*TRY IT:* Reproduce, unaltered, the line with "2018-19, Live horses" along with every line that follows it in the records, up to the last.

*DATASET:*
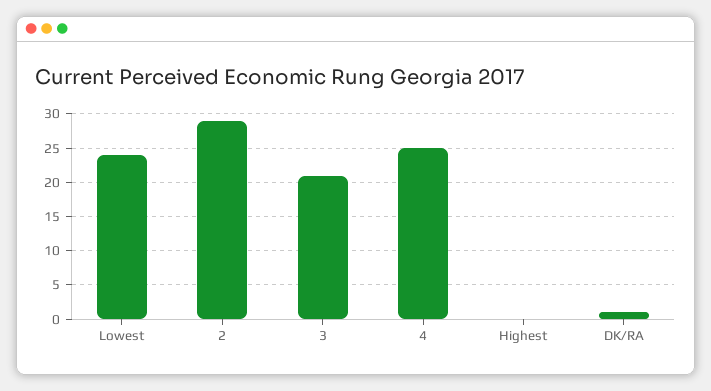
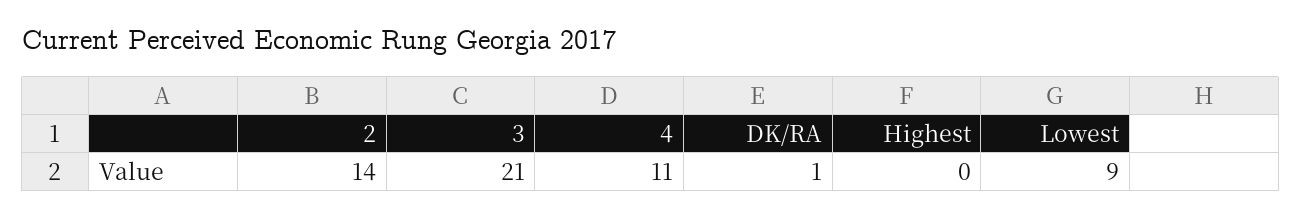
Lowest: 24 -> 9
2: 29 -> 14
4: 25 -> 11

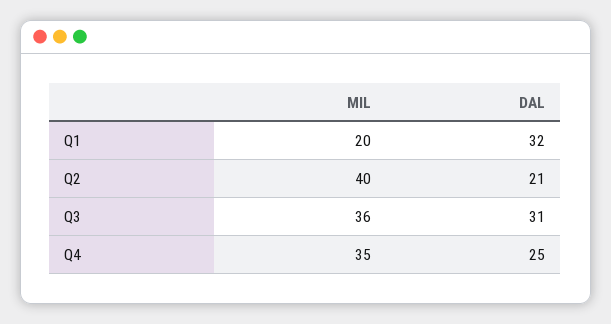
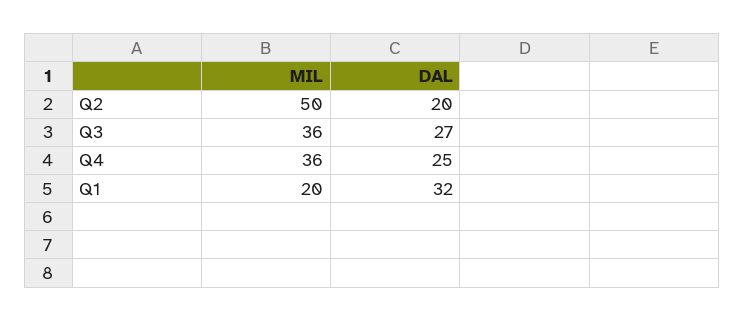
MIL, Q2: 40 -> 50
DAL, Q2: 21 -> 20
DAL, Q3: 31 -> 27
MIL, Q4: 35 -> 36

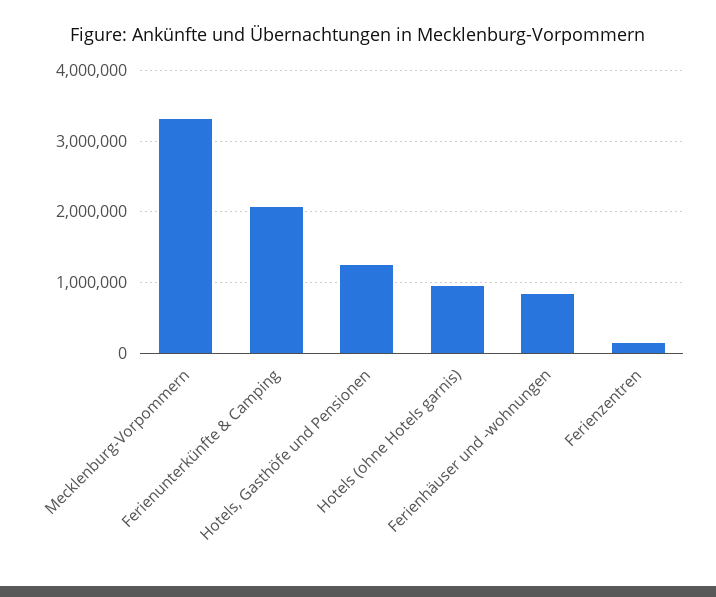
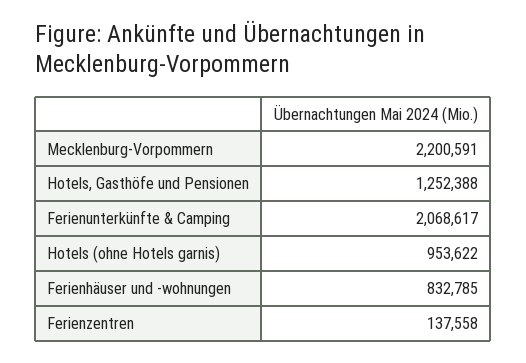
Mecklenburg-Vorpommern: 3300000 -> 2200591

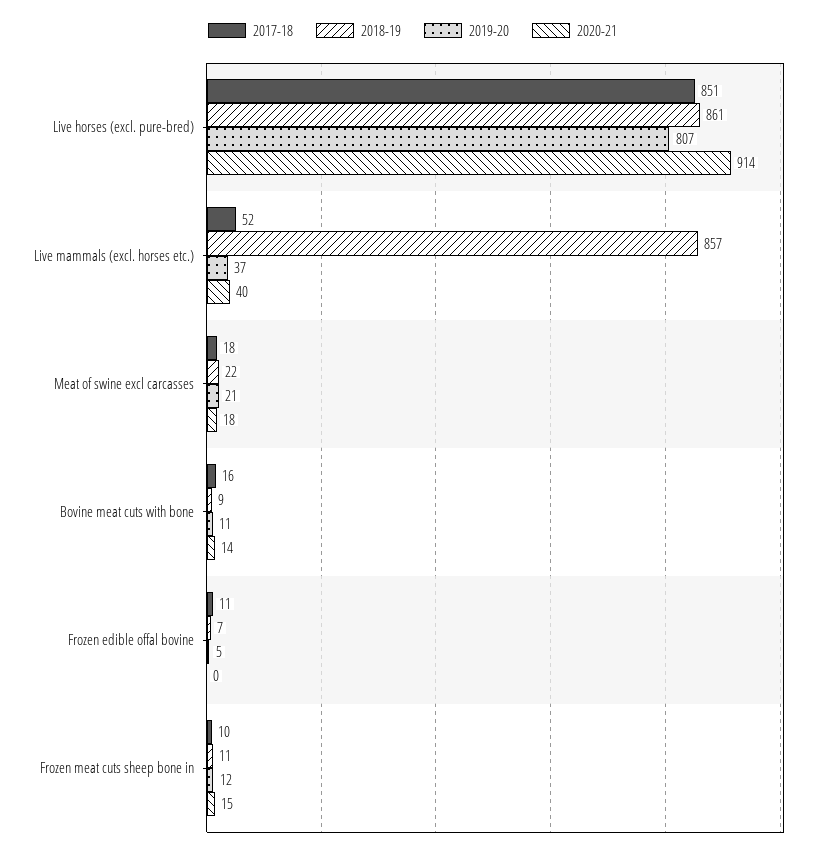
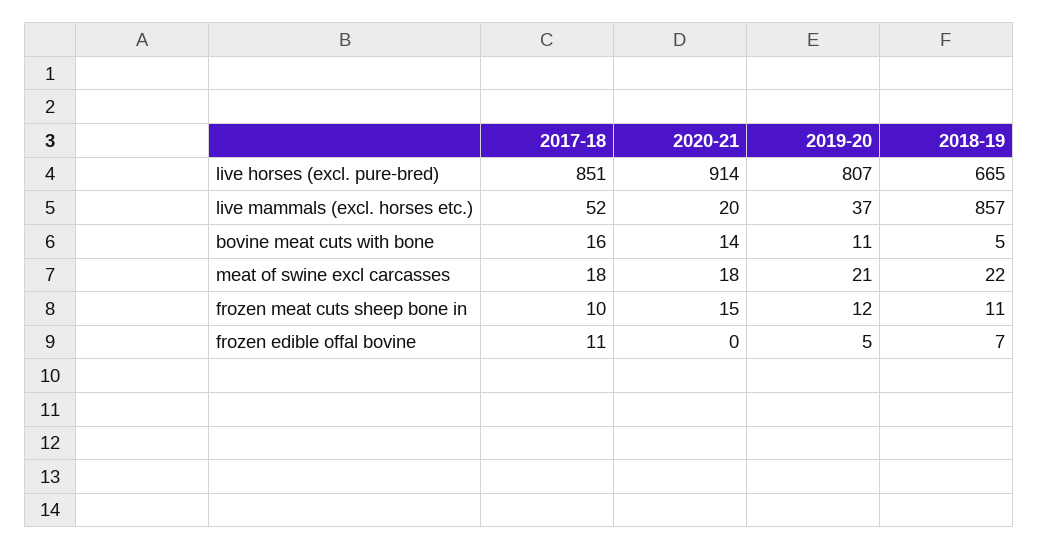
2018-19, Live horses (excl. pure-bred): 861 -> 665
2020-21, Live mammals (excl. horses etc.): 40 -> 20
2018-19, Bovine meat cuts with bone: 9 -> 5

*ANSWER TO THIS TASK:*
2018-19, Live horses (excl. pure-bred): 861 -> 665
2020-21, Live mammals (excl. horses etc.): 40 -> 20
2018-19, Bovine meat cuts with bone: 9 -> 5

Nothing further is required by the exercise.